– Допустим. Я все веду к тому, что солдат – это больше чем профессия.
– Монахам трижды предлагают ножницы перед пострижением, а воинов не спрашивают. – Наполеон лишил Квасова остатков воинственности. Теперь Квасова можно было сравнить с ручным, совершенно безобидным ньюфаундлендом, на котором так любят кататься детишки.
– Ну, хватит, – вклинилась Сима, – с вами со скуки умереть можно. Новый год, а вы завели волынку: воины, монахи, дух отверженности.
– А мне интересно, – заступился за воинов и монахов Антон, – я над такими вещами как-то не задумывался.
– Вот и дальше не задумывайся, – посоветовала Симка.
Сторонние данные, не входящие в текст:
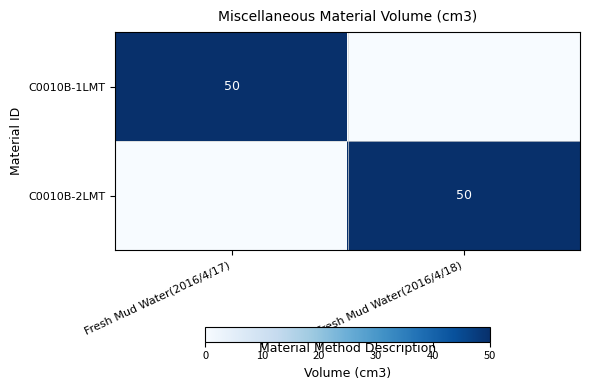

The value of C0010B-1LMT at Fresh Mud Water(2016/4/17) is 50. True or false?

True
– Это она ревнует, – улыбнулась Наина, – она девочка неглупая, только избалованная.
Антон быстро посмотрел на ревнивицу. Эти лисьи глаза… Кого они напоминают? «Бриджит Фонда! – вспомнил Квасов. – Ну конечно!»
– Я избалованная? Я? – возмутилась Сима.
– Это очевидно, – веско подтвердил Квасов.
Взгляд Антона, как приклеенный, следовал за Серафимой, но самому Квасову казалось, что он посматривает на соседку незаметно, украдкой.
Да он почти и не смотрел на эту ровную, плавную линию рук, открытых взглядам от плеча до кончиков ловких наманикюренных пальчиков. На узкие запястья, на высокую шею, на гибкую спину, переходящую в такую аппетитную задницу, что она могла поспорить с пельменями, на стройные ноги с высоким подъемом и маленькой ступней, в черных прозрачных колготках, обутые в лодочки. На лиф с выступающими округлостями грудей. Чего он там не видел? Все как у всех. «Все как у всех», – упрямо повторил Квасов и представил это «все». И едва уцелел от вспышки страсти.
Почему эта женщина досталась другому, а не ему, глядя на хозяйку дома, подумал Квасов. Почему все, что мог дать этой женщине он, уже дал тот, чужой парень из-за речки, Руслан Бегоев? И даже ребенок его.
– А где встречают Новый год твои друзья? – издалека донесся голос Серафимы, и перед Квасовым появился еще один кусок наполеона.
Была надежда, что сосед увлечется тортом и перестанет, наконец, пялиться, думая, что никто этого не видит.
– По-разному: с семьями, у кого есть, с друзьями, у кого есть. Наверное. Я как-то выпал из контактов со вчерашнего вечера.
– Не жалеешь?
– Нет, не жалею, мне с вами хорошо. Правда. – Физиономия Квасова выражала раскаяние.
Подстегнутая этим обстоятельством, Наина поднялась с чашкой в руке:
– Кому еще чаю? Антон?
– Можно, – кивнул Квасов. Странное, поначалу пугающее чувство, что он дома, среди своих, усиливалось с каждым часом.
Лед растопила Маня: без церемоний забралась на колени к дяде Антону и достала из-за пазухи собственноручно изготовленную, примятую по углам открытку с карандашным рисунком. Бледно-зеленые деревья с красными плодами произрастали на черноземе, с бледно-синего неба светил бледный солнечный круг, во всем этом великолепии стояли, взявшись за руки, схематично изображенные мама, папа и три девочки – будто только что водили хоровод.